Dissident Vietnamese poet Nguyen Chi Thien was imprisoned with Father Nguyen Van Ly at the BaSao prison at the time of this picture on July 19, 1991.  Both were adopted Prisoners of Conscience by Amnesty International and other human rights organizations.  NCT was released in November 1991 after twenty-seven total years in prison.  Because of the starvation policy of the Vietnamese Communist regime, he weighed less than 80 pounds.

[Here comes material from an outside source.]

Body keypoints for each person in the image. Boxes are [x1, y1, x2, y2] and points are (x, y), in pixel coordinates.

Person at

Poet Thien is leading the volunteer Amnesty International USA petition campaign among Vietnamese people in Orange County and in San Jose.  He personally collected over 150 signatures at the Unified Buddhist Church of Viet Nam pagoda in Orange County on April 19, 2009.  The Northern California Vietnamese Community Association signed 300 names on the Vietnamese language petitions created for the campaign by Group 19  AIUSA in Palo Alto, California.  Over 250 more were signed at the general meeting of Amnesty International USA in Boston on March 28-29.  This action was brought by Group 19 member Samson Tu, who gave a reception in his home for Nguyen Chi Thien when he first immigrated to California in 1995.

The petition asks for the release of all political prisoners in the Socialist Republic of Viet Nam, specifically The Reverend Nguyen Van Ly, who has been in solitary confinement for two years since his public trial on March 30, 2007, any statement in court muzzled with the hand of a security agent.  The petition also names the UBCV Patriarch Thich Quang Do, who has been in detention at the Thanh Thien Vien Pagoda in Saigon for over twenty-five years.   

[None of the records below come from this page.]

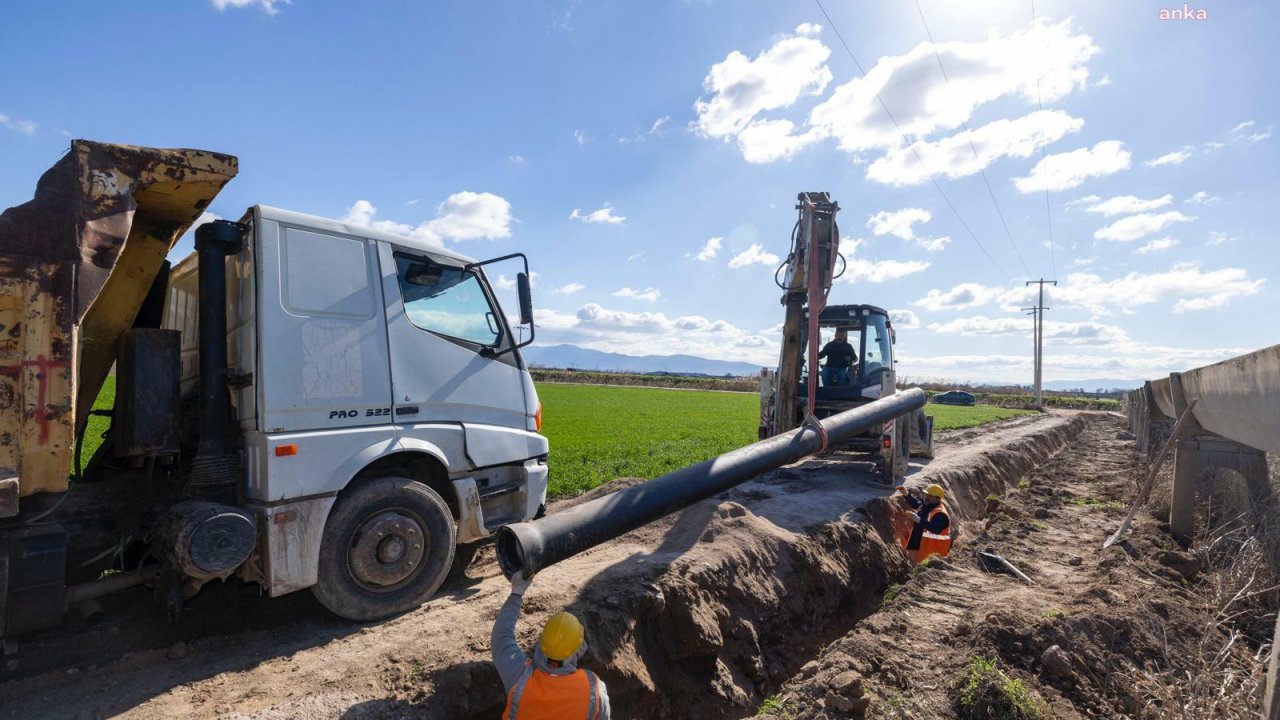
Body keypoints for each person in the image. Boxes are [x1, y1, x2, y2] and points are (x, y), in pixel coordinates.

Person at [491, 571, 611, 719]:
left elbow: (501, 636)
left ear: (542, 642)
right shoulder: (595, 690)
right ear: (579, 650)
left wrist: (517, 592)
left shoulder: (519, 676)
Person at [896, 483, 952, 563]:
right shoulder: (928, 506)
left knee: (925, 571)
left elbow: (935, 528)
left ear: (937, 499)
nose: (926, 497)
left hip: (934, 553)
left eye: (930, 496)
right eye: (926, 495)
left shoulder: (940, 514)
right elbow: (917, 504)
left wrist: (918, 519)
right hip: (922, 547)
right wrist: (906, 494)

The photograph of Nguyen Chi Thien, taken by a security agent and then given to the author when he was in the prison infirmary, was the cover of his second Hoa Dia Nguc, poetry composed between 1979 and 1988 when he was in prison for the third time.  All his work --over 700 poems -- was done by memory because he was not allowed paper and pen. 

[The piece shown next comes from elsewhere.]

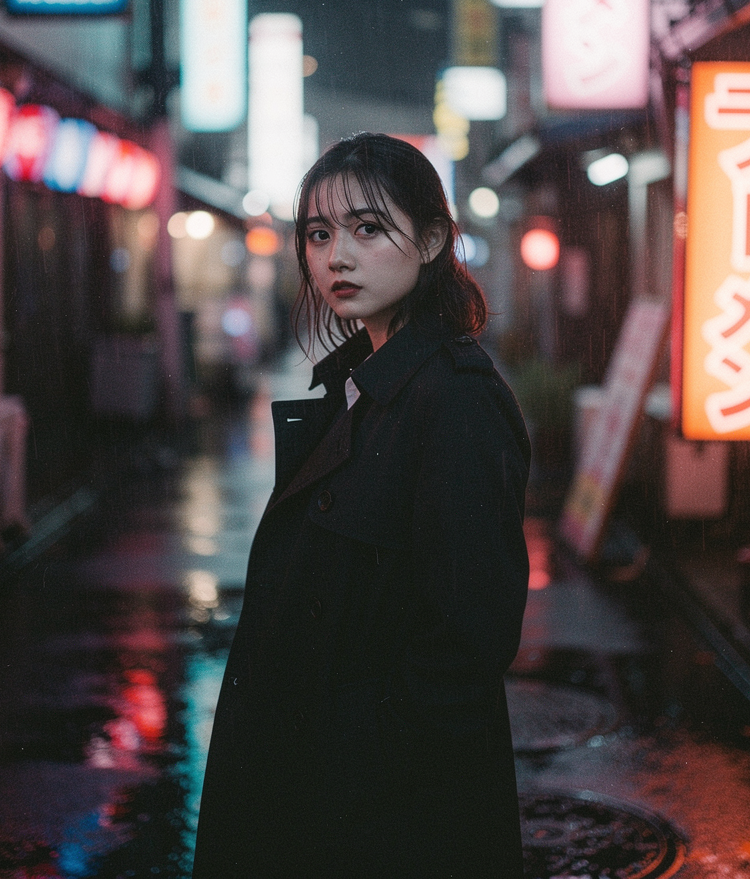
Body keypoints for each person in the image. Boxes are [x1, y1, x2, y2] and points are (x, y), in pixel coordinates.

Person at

The bilingual petition campaign by Amnesty International Group 19 has a goal of 1,000 signatures for the campaign.  Already more than 700 signatures are gathered.  They will be sent to the Vietnamese government on May 1, 2009.   

The United Nations Human Rights Council periodic review of the Viet Nam takes place in Geneva on May 8, 2009.  The petitions request that Father Ly and other political prisoners be released in recognition of the UNHRC review.